Giunse in quel mentre il dottor Tavuso in fretta, col cappello in capo, senza salutar nessuno, ed entrò nella camera dell'inferma.

Poco dopo tornò ad uscire, stringendosi nelle spalle, gonfiando le gote, accompagnato da don Ferdinando allampanato che pareva un cucco. La zia Macrì e il canonico Lupi corsero dietro al medico. La zia Cirmena che voleva sapere ogni cosa e vi piantava in faccia quei suoi occhialoni rotondi peggio dell'Avvocato fiscale.

- Eh? Cos'è stato? Lo sapete voi? Adesso si chiamano nervi... malattia di moda... Vi mandano a chiamare per un nulla quasi potessero pagare le visite del medico! - rispose Tavuso burbero.

Quindi, piantando anche lui gli occhiali in faccia a donna Sarina:

- Volete che ve la dica? Le ragazze a certa età bisogna maritarle!

E voltò le spalle soffiando gravemente, tossendo, spurgandosi. I parenti si guardarono in faccia. Il canonico, per discrezione, prese a tenere a bada il barone Mèndola, dandogli chiacchiera e tabacco, sputacchiando di qua e di là, onde cercare di sbirciar quello che succedeva dietro l'uscio socchiuso di donna Bianca, stringendo le labbra riarse come inghiottisse ogni momento:

- Si capisce!... La paura avuta!... Le avevano fatto credere d'avere i ladri in casa!... povera donna Bianca!... E' così giovine!... così delicata!...
- Sentite, cugina! - disse donna Sarina tirando in disparte la Macrì. Don Ferdinando, sciocco, voleva accostarsi per udire lui pure: - Un momento! Che maniera! - lo sgridò la zia Cirmena. -

Ho da dire una parola a vostra zia!... Piuttosto andate a pigliare un bicchiere d'acqua per Bianca, che le farà bene...

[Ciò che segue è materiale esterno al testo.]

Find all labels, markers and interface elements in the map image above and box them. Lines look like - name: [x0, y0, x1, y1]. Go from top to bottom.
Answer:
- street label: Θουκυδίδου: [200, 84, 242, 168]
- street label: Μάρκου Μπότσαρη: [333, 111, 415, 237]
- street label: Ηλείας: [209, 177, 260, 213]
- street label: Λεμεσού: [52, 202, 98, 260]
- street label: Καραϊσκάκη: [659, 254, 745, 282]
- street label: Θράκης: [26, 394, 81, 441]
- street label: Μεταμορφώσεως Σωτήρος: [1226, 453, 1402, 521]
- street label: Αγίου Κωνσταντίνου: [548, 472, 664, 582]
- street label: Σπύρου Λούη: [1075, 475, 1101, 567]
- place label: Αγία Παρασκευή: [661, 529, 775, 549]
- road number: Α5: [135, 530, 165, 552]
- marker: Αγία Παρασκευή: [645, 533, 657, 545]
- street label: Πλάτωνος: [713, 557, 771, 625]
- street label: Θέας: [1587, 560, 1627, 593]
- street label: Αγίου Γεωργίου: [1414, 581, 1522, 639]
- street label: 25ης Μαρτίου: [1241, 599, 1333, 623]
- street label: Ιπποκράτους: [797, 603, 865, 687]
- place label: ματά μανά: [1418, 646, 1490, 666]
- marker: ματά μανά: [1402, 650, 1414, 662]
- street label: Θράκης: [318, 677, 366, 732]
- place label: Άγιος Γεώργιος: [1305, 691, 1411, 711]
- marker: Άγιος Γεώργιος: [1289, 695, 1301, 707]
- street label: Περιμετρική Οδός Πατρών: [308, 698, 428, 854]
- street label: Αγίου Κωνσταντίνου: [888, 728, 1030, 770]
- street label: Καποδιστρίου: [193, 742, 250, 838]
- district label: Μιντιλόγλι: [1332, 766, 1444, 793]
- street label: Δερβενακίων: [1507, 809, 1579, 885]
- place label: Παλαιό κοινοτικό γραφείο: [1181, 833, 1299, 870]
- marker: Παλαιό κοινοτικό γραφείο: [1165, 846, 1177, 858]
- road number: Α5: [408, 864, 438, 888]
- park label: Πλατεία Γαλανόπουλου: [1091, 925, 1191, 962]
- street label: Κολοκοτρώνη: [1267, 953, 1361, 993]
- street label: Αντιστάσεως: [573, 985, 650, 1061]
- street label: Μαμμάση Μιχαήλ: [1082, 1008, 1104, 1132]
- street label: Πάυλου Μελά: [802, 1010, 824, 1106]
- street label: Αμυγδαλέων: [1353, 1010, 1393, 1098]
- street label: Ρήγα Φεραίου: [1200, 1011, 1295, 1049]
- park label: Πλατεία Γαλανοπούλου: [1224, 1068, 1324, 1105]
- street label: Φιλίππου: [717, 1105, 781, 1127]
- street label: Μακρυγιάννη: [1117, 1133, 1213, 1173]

Tornò a scendere Santo Motta di lassù, fregandosi le mani, coll'aria sorridente: - E' tutta rovinata la cucina! Non c'è più dove cuocere un uovo!... Bisognerà fabbricarla di nuovo! - Come nessuno gli dava retta, fissava in volto or questo ed ora quello col suo sorriso sciocco.

Il canonico Lupi, per levarselo dai piedi, gli disse infine:

- Va bene, va bene. Poi ci si penserà...

Il barone Mèndola, appena Santo Motta volse le spalle, si sfogò infine:

- Ci si penserà?... Se ci saranno i denari per pensarci! Io gliel'ho sempre detto... Vendete metà di casa, cugini cari... anche una o due camere... tanto da tirare innanzi!... Ma nossignore!..

Vendere la casa dei Trao?... Piuttosto, ogni stanza che rovina chiudono l'uscio e si riducono in quelle che restano in piedi... Così faranno per la cucina... Faranno cuocere le uova qui in sala, quando le avranno... Vendere una o due camere:... Nossignore... non si può, anche volendo... La camera dell'archivio: e ci son le carte di famiglia!... Quella della processione: e non ci sarà poi dove affacciarsi quando passa il Corpus Domini!... Quella del cucù:... Ci hanno anche la camera pel cucù, capite!

E il barone, con quella sfuriata, li piantò tutti lì, che si sganasciavano dalle risa.

Donna Sarina, prima d'andarsene, picchiò di nuovo all'uscio della nipote, per sapere come stava. Fece capolino don Diego, sempre con quella faccia di cartapesta, e ripetè:

- Meglio... E' più calma!... Vuol esser lasciata sola...
- Povero Diego! - sospirò la zia Macrì. - La Cirmena fece ancora alcuni passi nell'anticamera, perchè non udisse don Ferdinando il quale veniva a chiuder l'uscio, e soggiunse sottovoce:
- Lo sapevo da un pezzo... Vi rammentate la sera dell'Immacolata, che cadde tanta neve?... Vidi passare il baronello Rubiera dal vicoletto qui a due passi... intabarrato come un ladro...

Il canonico Lupi attraversò il cortile, rialzando la sottana sugli stivaloni grossi in mezzo alle erbacce, si voltò indietro verso la casa smantellata, per veder se potessero udirlo, e poi, dinanzi al portone, guardando inquieto di qua e di là, conchiuse:

- Avete udito il dottore Tavuso? Possiamo parlare perchè siamo tutti amici intimi e parenti... A certa età le ragazze bisogna maritarle!